What choices do I have now? Are there legal means of getting Verisign to release the names without having to play their mind games?
I have sought legal help but they are all keeping silent for now. Meanwhile I may have to renew with them but the thought of giving in to them kills me. Can anyone help me?
They denied transfer to a batch of 30 or so of mine about 4 months ago. I know the rules there, there were no infractions or reasons to deny. I must agree with you that it appears to be a stall tactic.
However, I've recently transfered out 6 or 7, and had zero problem --but I did do them one at a time after my bad experience with the bulk transfer. I waited to get the confirmation from Netsol before I filed the next request. I'll be working on this more after the holidays ...only a hundred or so left to go.
What choices do I have now?
If you have not completely documented all interactions (ledger and all) then go through the process again.
Once, some years back, I had a bad, bad problem until I got what I'll call 'reciprocally creative'. Having a tiny, tiny ear piece (that doubled as a microphone which came with a Micro Cassette Recorder), I adopted the same declaration you've heard a thousand times, that: "This call may be recorded for evaluation purposes" kinda thing.
Well, I turned that concept around. After the message played that line, I merely repeated something similar. I also left the 'live' human know via the same declaration that I was taping this call for the same reasons as they are. To evaluate.
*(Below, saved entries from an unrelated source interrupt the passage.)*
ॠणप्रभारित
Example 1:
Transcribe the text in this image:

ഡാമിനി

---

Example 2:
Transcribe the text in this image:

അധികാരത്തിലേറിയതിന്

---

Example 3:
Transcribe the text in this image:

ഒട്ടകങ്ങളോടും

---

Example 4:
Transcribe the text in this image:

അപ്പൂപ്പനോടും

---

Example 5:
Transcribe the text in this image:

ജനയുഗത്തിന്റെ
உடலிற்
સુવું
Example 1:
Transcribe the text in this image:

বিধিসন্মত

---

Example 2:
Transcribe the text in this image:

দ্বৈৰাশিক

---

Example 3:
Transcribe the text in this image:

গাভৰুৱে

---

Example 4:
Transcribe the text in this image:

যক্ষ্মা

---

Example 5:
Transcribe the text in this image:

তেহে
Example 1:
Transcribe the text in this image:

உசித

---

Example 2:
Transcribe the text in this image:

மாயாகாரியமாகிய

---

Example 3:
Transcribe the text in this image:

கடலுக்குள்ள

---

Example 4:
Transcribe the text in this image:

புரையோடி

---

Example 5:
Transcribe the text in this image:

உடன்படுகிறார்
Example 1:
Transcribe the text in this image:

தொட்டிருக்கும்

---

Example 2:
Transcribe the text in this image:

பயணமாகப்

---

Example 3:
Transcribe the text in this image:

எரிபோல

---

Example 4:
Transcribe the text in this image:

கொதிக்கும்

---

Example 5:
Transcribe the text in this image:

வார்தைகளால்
The majority of the time we continued our conversation. I'd also like to think those calls went, well, smoother somehow.
Another twist is to tape yourself as you are talking to them on the phone. Begin by time-stamping the tape. Hold it up to the phone while you punch up the numbers then lay it down far enough away that the device will not pick up the other parties voice.
When the tech/other answers and identifies, repeat what they said and introduce yourself, state your problem/concern. Be succinct.
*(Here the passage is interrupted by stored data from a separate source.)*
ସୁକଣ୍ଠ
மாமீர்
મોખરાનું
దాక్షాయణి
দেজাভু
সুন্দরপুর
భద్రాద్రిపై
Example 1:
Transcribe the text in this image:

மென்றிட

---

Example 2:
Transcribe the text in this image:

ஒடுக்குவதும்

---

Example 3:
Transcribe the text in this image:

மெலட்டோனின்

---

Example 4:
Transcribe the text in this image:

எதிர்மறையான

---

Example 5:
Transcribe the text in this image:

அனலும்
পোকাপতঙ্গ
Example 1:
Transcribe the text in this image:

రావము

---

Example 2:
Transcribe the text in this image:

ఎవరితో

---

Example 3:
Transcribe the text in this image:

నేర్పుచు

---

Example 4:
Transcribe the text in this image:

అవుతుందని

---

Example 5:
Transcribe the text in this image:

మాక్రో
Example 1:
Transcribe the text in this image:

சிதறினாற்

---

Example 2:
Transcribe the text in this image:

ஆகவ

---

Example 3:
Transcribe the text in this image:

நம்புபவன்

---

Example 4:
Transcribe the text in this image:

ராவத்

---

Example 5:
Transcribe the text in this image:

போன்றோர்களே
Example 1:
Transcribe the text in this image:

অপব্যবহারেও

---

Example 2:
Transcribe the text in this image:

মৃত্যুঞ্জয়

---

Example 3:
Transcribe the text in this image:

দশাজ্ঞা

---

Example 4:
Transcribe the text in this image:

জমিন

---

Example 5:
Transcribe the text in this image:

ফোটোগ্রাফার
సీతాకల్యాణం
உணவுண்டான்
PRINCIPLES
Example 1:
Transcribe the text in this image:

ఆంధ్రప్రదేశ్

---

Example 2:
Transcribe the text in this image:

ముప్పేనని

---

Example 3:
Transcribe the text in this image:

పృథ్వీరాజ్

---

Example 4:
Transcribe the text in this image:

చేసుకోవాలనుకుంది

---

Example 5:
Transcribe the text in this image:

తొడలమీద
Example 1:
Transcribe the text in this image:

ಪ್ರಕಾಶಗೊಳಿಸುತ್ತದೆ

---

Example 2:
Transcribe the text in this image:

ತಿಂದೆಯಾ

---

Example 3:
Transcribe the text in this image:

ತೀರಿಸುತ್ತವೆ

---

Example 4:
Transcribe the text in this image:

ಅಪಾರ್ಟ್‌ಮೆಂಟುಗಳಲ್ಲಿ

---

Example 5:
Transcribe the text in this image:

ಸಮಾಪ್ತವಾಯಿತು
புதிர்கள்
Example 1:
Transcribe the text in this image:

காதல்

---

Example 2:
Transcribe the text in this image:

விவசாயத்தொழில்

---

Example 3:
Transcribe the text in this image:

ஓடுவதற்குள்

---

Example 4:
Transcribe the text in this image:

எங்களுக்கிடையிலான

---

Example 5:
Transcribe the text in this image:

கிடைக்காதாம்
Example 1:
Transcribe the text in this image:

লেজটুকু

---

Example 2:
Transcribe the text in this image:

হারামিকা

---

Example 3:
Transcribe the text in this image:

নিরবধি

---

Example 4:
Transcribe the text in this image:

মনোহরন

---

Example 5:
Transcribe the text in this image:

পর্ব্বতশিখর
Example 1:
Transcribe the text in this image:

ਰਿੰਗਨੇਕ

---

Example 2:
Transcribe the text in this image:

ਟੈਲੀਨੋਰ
If the conversation seems productive up to this point, fine. If not, you can easily document more with something like....uh, "Let me see if I understand you correctly..." and repeat what they said, even their answer. Synopsize what they say if for no other reason than clarity.
What you end up with is something transcribable, should the need for it arise at a later date. Saves you from trying frantically to take (and maintain) legible notes during those most frustrating of times too.
WebmasterWorld is the place to find the 'right' answer. The one I've eluded to works for me and is perfectly legal. However, I'm not encouraging you, or anyone else to replicate.
Other than that, pray.
Pendanticist.
Lately, we use Dotster as they have an easy transfer tool where you pretty much type in the domain name and they verify the rest and I'd presume fill in the appropriate forms for NetSol and submit. Much easier than the normal bull I went through trying to handle things from NetSol end.
Any registrar that uses the registerapi service may be as easy if they implement the transfer mechanism the same way as dotster
- Rob
Well, I just went to 000domains and spent $13.50 for a year's registry, and followed their precise instructions to permit them to transfer the registry from Netsol to them. Worked like a champ! Only took a few days. Netsol made one last valiant attempt to keep me with an e-mail saying they want to keep me and offering a two-year registration for $15/yr. Haha, no way Jose! I feel so relieved at having "got out of jail" so easily.